For interactive exploration, use the Jupyter notebook:

```bash
jupyter notebook notebooks/01-example-analysis.ipynb
```

## Project Structure

```
AMRO Analysis/
├── src/amro/               # Source code package
│   ├── config/             # Configuration settings (paths, headers, params)
│   ├── data/               # Data loading, cleaning, and data structures
│   ├── features/           # Fourier transform analysis
│   ├── models/             # Fitting algorithms (AMROFitter)
│   ├── plotting/           # Visualization functions
│   └── utils/              # Helper functions and unit conversions
├── scripts/                # CLI entry points
│   ├── run_cleaner.py      # Data preprocessing script
│   └── run_pipeline.py     # Analysis pipeline script
├── notebooks/              # Jupyter notebooks for interactive analysis
├── tests/                  # Unit tests (pytest)
├── data/
│   ├── raw/                # Input: raw .dat files from PPMS
│   ├── processed/          # Cleaned and anti-symmetrized data
│   └── final/              # Analysis outputs (pickle, CSV)
└── figures/                # Generated plots
    ├── processed/          # Analysis figures
    └── raw/                # Raw data plots
```



## API Overview

### Main Classes

| Class | Module | Description |
|-------|--------|-------------|
| `AMROCleaner` | `amro.data` | Preprocess raw PPMS data files |
| `AMROLoader` | `amro.data` | Load cleaned data and run ETL pipeline |
| `ProjectData` | `amro.data` | Container for experiments and oscillations |
| `Fourier` | `amro.features` | Perform FFT analysis on oscillations |
| `AMROFitter` | `amro.models` | Fit oscillations with sinusoidal models |

### Data Structures

| Class | Description |
|-------|-------------|
| `Experiment` | Collection of oscillations at different T and H |
| `AMROscillation` | Single oscillation with data, Fourier, and fit results |
| `OscillationKey` | Identifier tuple (experiment_label, temperature, magnetic_field) |
| `FourierResult` | Fourier transform output (frequencies, amplitudes, phases) |
| `FitResult` | Fitting output (parameters, residuals, statistics) |

## Configuration

Configuration files are located in `src/amro/config/`:

| File | Purpose |
|------|---------|
| `paths.py` | Data directory paths |
| `headers.py` | Column header names and metadata keys |
| `cleaner.py` | Data cleaning parameters |
| `settings.py` | General settings |

## Testing

Run the test suite:

```bash
# Run all tests
pytest

# Verbose output
pytest -v

# Run specific test file
pytest tests/test_cleaner.py

# Run with coverage (if installed)
pytest --cov=amro
```

## Contributing

1. Fork the repository
2. Create a feature branch (`git checkout -b feature/your-feature`)
3. Make your changes
4. Run tests (`pytest`)
5. Commit with descriptive message
6. Push to your fork
7. Open a Pull Request

## License

This project is licensed under the MIT License.
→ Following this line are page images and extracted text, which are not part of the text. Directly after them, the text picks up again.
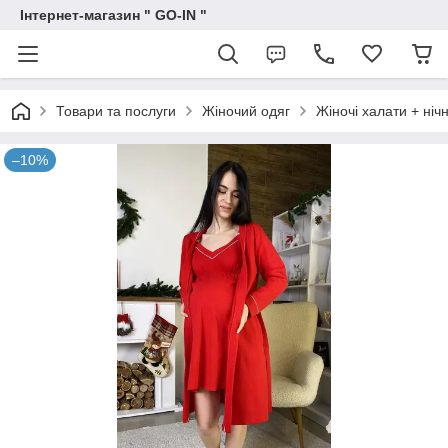
Інтернет-магазин " GO-IN "
Товари та послуги
Жіночий одяг
Жіночі халати + ніч
–10%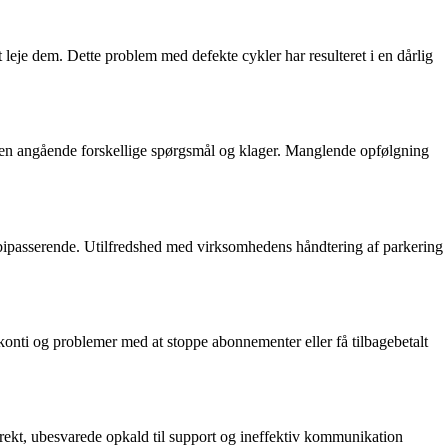
leje dem. Dette problem med defekte cykler har resulteret i en dårlig
en angående forskellige spørgsmål og klager. Manglende opfølgning
forbipasserende. Utilfredshed med virksomhedens håndtering af parkering
nti og problemer med at stoppe abonnementer eller få tilbagebetalt
rrekt, ubesvarede opkald til support og ineffektiv kommunikation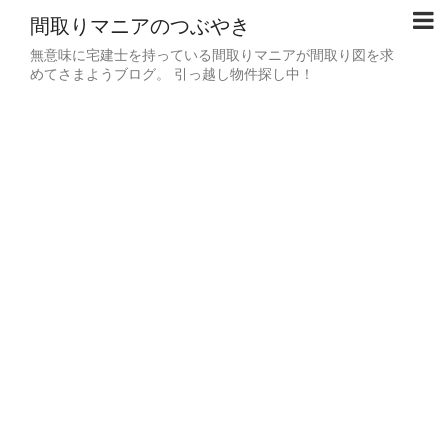
間取りマニアのつぶやき
無意味に宅建士を持っている間取りマニアが間取り図を求
めてさまようブログ。 引っ越し物件探し中！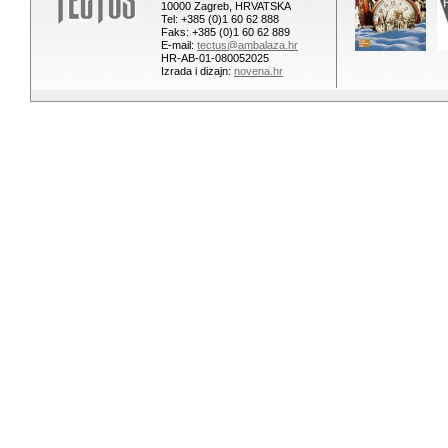
10000 Zagreb, HRVATSKA
Tel: +385 (0)1 60 62 888
Faks: +385 (0)1 60 62 889
E-mail:
tectus@ambalaza.hr
HR-AB-01-080052025
Izrada i dizajn:
novena.hr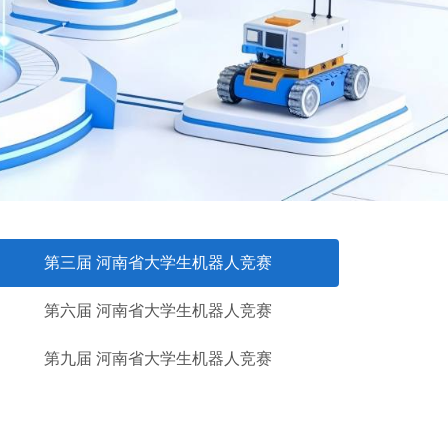
第三届 河南省大学生机器人竞赛
第六届 河南省大学生机器人竞赛
第九届 河南省大学生机器人竞赛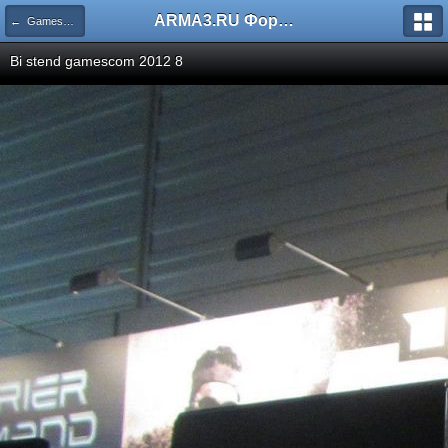
ARMA3.RU Форум
← GamesCom 2012
Bi stend gamescom 2012 8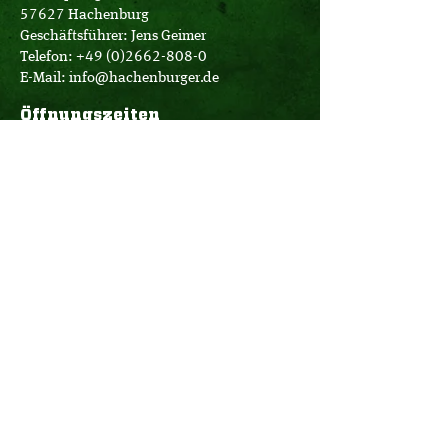
57627 Hachenburg
Geschäftsführer: Jens Geimer
Telefon:
+49 (0)2662-808-0
E-Mail:
info@hachenburger.de
Öffnungszeiten
Brauerei-Store:
Montag - Samstag
10:00 - 18:00 Uhr
Logistik:
Montag - Donnerstag
07:00 - 16:00 Uhr
Freitag
07:00 - 12:30 Uhr
Büro:
Montag - Donnerstag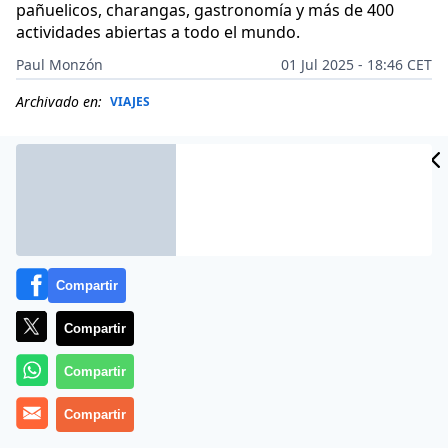
pañuelicos, charangas, gastronomía y más de 400
actividades abiertas a todo el mundo.
Paul Monzón
01 Jul 2025 - 18:46 CET
Archivado en:
VIAJES
Compartir
Compartir
Compartir
Compartir
Más información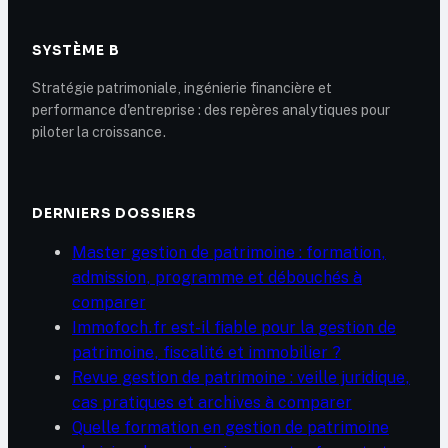
SYSTÈME B
Stratégie patrimoniale, ingénierie financière et
performance d'entreprise : des repères analytiques pour
piloter la croissance.
DERNIERS DOSSIERS
Master gestion de patrimoine : formation,
admission, programme et débouchés à
comparer
Immofoch.fr est-il fiable pour la gestion de
patrimoine, fiscalité et immobilier ?
Revue gestion de patrimoine : veille juridique,
cas pratiques et archives à comparer
Quelle formation en gestion de patrimoine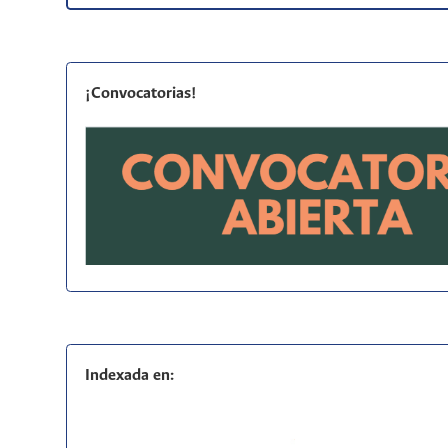
¡Convocatorias!
Indexada en:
See [LICENSE](LICENSE) for details.

## Citation

If you use this code in your research, please cite:

```
James Fraser
Email: james.fraser@umontreal.ca
ORCID: 0000-0003-2611-9686
```

## Acknowledgments

This project was developed as part of graduate research investigating the quantum electronic properties of materials at l'Université de Montréal under the supervision of Prof. Andrea Bianchi.